[Stored dataset items]
────────────────

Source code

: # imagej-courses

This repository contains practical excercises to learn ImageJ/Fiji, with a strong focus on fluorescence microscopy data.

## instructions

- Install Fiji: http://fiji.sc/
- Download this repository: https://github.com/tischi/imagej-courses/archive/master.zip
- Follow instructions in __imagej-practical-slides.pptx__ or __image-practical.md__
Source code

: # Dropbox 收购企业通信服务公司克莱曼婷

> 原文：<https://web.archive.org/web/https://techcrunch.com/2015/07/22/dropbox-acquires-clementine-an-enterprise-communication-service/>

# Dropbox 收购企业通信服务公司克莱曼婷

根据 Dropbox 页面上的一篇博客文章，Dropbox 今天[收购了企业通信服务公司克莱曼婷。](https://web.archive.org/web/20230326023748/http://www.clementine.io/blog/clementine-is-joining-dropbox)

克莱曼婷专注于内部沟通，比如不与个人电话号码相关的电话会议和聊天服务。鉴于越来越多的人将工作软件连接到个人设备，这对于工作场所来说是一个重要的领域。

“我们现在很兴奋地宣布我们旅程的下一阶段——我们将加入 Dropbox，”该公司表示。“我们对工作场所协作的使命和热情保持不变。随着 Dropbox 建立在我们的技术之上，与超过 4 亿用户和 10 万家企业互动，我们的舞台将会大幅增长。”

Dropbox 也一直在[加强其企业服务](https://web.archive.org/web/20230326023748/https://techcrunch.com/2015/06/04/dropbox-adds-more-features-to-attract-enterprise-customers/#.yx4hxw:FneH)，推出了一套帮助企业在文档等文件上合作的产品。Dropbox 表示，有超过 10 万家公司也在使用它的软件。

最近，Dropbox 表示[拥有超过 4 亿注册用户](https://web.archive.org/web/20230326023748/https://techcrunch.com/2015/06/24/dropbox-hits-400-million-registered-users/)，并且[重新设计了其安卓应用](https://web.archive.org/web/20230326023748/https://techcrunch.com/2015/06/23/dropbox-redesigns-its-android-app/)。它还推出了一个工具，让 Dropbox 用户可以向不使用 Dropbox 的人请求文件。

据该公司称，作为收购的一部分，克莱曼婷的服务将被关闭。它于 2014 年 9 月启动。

────────────────

- _Assigned task_
Tally every line above that has the word "Fiji", and report the total with no other words.

- _Answer box_
2